Subtitled New Poems and Sonnets, Light’s third book was awarded the inaugural Donald Justice Poetry Award in 2006.

Managerial Economics and Organizational Architecture
By James Brickley, Clifford Smith, and Jerold Zimmerman
McGraw-Hill/Irwin, 2006

In the new edition of the managerial economics textbook, Brickley, the Gleason Professor of Business Administration; Smith, the Louise and Henry Epstein Professor of Business Administration; and Zimmerman, the Ronald L. Bittner Professor of Business Administration at the Simon School, apply recent economics research models to management decision making.

The Rise and Fall of Soul and Self: An Intellectual History of Personal Identity
By Raymond Martin ’68 (PhD) and John Barresi
Columbia University Press, 2006

Martin and Barresi trace the theories of personal identity that have revolutionized the way we think about ourselves.

Orthodox Judaism, Liberalism, and Libertarianism
By Michael Paley ’87
PublishAmerica, 2006

Paley’s first book explores connections and conflicts between Orthodox Judaism and libertarianism.

The Fishing Club: Brothers and Sisters of the Angle
By Bob Rich ’69S (MBA)
The Lyons Press, 2006

Rich, the president and CEO of Rich Foods, profiles 14 fishermen, including George H. W. Bush, Baseball Hall-of-Famer Ted Williams, and Olympic skier Andy Mill.

Understanding E-Body Language: Building Trust Online
By Robert Whipple ’75S (MBA)
Productivity Publications, 2006

Whipple, CEO of leadership development company Leadergrow, guides readers through the dos and don’ts of electronic communications.

The Enlightenment
By Dorinda Outram
Cambridge University Press, 2005

In the second edition of her book, Outram, the Gladys I. and Franklin W. Clark Professor of History in the College, studies the Enlightenment as a global phenomenon, setting the period against broader social changes.

Nurse-Midwifery: The Birth of a New American Profession
By Laura Ettinger ’99 (PhD)
Ohio State University Press, 2006

In the first book-length documentation of nurse-midwifery in America, Ettinger, associate professor of history at Clarkson University, chronicles the history of the profession from its emergence in the 1920s, as well as a future look at midwifery’s place in the context of traditional medicine.

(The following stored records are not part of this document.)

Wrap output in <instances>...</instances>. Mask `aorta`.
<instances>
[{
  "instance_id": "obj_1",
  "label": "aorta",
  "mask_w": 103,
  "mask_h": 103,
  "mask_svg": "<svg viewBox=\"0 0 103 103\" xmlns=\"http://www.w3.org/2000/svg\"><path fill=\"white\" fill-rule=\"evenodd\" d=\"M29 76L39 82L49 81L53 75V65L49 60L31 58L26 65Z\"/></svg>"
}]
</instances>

Smart Sex: Finding Life-Long Love in a Hook-Up World
By Jennifer Roback Morse ’80 (PhD)
Spence Publishing, 2005

In a book about “why and how to stay married,” Morse, the author of Love and Economics: Why the Laissez Faire Family Doesn’t Work, argues that strong, successful, long-lasting marriages are essential to human happiness.

Closing Costs
By Seth Margolis ’76
St. Martin’s Press, 2006

The author of Losing Isaiah sets his sixth novel in the high-powered world of Manhattan real estate, interweaving tales of embezzlement, forgery, dot-com busts, social scandals, and rocky marriages.

Recordings

Flute Loops
By Cynthia Folio ’79E (MA), ’85E (PhD)
Centaur Records, 2006

The CD features eight compositions by flutist Folio, associate professor and chair of the music theory department at Temple University.

An Ars Antiqua Renaissance
Directed by Dorothy Amarandos ’46E, ’47E (MM)
Self-produced, 2005

This four-CD set contains 81 remastered tracks of live performances by Ars Antiqua, the University’s early music ensemble, recorded between 1960 and 1965.

Array
By Jane Solose ’91E (DMA)
Capstone Records, 2006

Solose, associate professor of piano at the University of Missouri–Kansas City, has released a CD of solo piano works by American composers including Gershwin and Gottschalk. She also has released Style Hongrois on Eroica Classical Recordings, with pieces by Schubert, Debussy, Liszt, and others.